Tout musée possède ses réserves, la caisse d’emballage est là pour préserver l’œuvre dans sa conservation, mais aussi pour en assurer son prêt et son transport. La caisse d’emballage, telle que l’utilise Lisa Sartorio dans son travail, s’intègre à l’œuvre et en accuse en même temps sa fonction, ce ne sera donc pas la sculpture de Vilmouth avec l’escabeau que nous connaissons. Quand elle ne peut plus être portée à la main, la valise devient caisse dépliable, elle prendra des brancards, des roulettes, elle se poussera comme une brouette. La boîte est faite de bois aggloméré, à la surface lisse et blanche, à peine plus grande que la sculpture encoffrée, lui assignant ainsi l’apparence et le statut d’un bloc de pierre marbré. Bloc qui en d’autres temps aurait été entaillé par le sculpteur au ciseau pour en retirer du plein, et faire surgir l’œuvre gisant en lui. La pyramide à la surface originellement lisse comme la mer, le sable du désert et le vent, garantissait la protection et la tranquillité des morts contre les vivants. Les monastères avant les musées assumaient la préservation de la culture et de l’art.
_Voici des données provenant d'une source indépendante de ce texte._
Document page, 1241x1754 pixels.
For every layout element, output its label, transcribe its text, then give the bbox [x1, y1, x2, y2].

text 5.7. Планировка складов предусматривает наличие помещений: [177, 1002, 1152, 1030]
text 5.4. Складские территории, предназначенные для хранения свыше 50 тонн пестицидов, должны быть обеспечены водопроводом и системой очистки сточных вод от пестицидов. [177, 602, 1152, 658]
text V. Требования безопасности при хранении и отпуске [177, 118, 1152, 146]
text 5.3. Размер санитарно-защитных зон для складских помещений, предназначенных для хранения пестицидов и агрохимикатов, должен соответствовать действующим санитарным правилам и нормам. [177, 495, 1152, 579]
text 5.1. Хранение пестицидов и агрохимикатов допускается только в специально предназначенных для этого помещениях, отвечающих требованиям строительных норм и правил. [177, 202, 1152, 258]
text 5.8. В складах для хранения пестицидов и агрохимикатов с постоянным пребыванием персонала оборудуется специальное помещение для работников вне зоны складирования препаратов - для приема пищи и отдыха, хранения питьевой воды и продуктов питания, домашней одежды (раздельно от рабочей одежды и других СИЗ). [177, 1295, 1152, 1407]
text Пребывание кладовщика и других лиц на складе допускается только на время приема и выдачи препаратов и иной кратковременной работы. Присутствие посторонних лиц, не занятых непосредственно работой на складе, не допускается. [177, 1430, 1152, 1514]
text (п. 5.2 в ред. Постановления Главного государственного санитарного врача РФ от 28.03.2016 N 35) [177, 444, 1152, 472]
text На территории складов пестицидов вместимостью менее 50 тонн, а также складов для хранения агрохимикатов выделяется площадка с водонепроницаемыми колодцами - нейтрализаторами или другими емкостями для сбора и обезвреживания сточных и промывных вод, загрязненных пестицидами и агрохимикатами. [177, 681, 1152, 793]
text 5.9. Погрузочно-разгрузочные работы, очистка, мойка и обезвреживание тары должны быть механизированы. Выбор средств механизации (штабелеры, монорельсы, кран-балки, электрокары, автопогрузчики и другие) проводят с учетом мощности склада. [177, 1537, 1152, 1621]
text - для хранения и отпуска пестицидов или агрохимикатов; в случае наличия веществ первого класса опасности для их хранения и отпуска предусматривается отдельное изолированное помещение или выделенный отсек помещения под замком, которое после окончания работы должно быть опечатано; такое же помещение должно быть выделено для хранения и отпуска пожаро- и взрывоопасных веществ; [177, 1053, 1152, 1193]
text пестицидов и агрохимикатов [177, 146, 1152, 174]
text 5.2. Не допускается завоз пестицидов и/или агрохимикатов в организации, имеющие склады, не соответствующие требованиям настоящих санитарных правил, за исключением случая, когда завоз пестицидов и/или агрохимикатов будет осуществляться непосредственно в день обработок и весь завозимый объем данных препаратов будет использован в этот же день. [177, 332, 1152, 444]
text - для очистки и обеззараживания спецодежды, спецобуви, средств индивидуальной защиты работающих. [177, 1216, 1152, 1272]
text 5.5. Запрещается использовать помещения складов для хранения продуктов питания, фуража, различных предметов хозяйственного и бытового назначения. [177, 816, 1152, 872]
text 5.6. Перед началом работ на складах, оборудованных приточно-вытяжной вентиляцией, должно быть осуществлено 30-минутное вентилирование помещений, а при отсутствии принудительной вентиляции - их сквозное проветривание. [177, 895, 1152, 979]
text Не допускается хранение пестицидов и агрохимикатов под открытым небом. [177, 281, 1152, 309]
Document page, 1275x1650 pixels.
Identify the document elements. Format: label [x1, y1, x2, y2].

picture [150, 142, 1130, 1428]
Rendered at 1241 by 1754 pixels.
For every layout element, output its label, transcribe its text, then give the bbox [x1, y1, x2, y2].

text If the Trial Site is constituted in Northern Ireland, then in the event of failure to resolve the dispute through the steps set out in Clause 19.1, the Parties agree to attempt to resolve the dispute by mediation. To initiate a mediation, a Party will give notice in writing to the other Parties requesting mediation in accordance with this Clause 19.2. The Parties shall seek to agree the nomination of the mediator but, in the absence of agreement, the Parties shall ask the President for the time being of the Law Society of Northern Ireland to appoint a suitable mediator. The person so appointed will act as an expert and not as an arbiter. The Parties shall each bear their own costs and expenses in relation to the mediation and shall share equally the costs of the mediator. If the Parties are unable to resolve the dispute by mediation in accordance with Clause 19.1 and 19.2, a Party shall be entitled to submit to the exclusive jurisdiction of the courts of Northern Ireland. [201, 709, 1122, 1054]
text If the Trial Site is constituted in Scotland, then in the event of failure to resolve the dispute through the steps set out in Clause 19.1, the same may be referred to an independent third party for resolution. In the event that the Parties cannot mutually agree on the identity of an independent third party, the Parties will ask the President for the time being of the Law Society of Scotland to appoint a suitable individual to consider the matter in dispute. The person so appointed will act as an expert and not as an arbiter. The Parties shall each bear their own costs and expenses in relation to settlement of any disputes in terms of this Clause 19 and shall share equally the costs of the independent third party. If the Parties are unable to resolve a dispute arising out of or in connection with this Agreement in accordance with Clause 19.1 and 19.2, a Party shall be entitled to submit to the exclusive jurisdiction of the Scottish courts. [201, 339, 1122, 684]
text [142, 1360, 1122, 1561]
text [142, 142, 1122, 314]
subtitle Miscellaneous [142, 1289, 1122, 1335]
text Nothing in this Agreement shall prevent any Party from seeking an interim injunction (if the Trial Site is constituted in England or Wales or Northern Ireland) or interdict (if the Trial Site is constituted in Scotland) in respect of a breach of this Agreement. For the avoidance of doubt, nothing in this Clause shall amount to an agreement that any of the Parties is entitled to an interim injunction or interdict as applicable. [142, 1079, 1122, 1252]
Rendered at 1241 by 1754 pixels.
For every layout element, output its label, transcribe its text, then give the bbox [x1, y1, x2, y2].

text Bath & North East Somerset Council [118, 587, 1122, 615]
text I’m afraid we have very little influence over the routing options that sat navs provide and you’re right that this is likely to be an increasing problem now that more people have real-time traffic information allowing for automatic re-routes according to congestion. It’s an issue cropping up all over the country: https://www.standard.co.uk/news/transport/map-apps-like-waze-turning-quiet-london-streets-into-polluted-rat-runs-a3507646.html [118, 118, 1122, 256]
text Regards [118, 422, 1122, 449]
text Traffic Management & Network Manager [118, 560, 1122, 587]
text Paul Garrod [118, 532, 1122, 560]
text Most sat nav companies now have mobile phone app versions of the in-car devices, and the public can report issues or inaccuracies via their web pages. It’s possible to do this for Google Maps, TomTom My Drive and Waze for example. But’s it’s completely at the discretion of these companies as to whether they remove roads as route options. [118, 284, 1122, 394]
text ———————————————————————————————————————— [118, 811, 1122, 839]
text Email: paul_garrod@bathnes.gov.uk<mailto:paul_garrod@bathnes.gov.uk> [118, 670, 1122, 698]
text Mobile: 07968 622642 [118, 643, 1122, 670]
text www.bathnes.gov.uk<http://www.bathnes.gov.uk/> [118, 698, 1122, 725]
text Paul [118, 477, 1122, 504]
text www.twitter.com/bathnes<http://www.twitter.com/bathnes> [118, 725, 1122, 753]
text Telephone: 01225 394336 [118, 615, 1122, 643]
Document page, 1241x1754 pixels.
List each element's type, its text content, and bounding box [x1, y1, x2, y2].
Dans l’œuvre en question, la caisse d’emballage, structure dépliée, prend la fonction du socle, et, quand la pièce est verticale, évoque le menhir, le béthile ou le bloc sur la tombe. C’est le ciment du logos et du muthos, de l’écorce, de la tombe, de la peau et de l’habil≠lage. Une réflexion artistique qui relance l’écho des principes à l’origine des causes de l’apparition de la statue, et l’avenir de ces principes et de ces causes. Moins ironie qu’offensive dans le champ des croyances artistiques, l’œuvre se déploie sur son environnement social. La Muse endormie soumise et captive ne réside plus que dans les musées. Le corps “houssé” est une coque vide, fripée, un gant qui retourne une entité moulée dans l’angoisse existentielle. Le rapport qui va lier le monde à l’œuvre d’art sera le même. Tout se matérialise et s’active autour d’une croyance qui n’est qu’un abîme, tout se fige comme des couches de givre autour d’un ego vide. L’exposition présentée au Musée de Valence prend un sens particulier qui cristallise ces relations compliquées. Elle dénonce le mutisme qui enchaîne la déesse des arts aux certitudes fin de siècle. Dans le temple qui l’abrite, une Muse s’est mise enfin à parler.

 

Frédéric Bouglé,

janvier 1997

Lisa Sartorio est née en 1964; elle vit à Paris.

En 1996, exposition Vendredi 13, au Musée de Valence. À partir du 19 juin 1997, elle exposera à la Galerie Alessandro Vivas, Paris.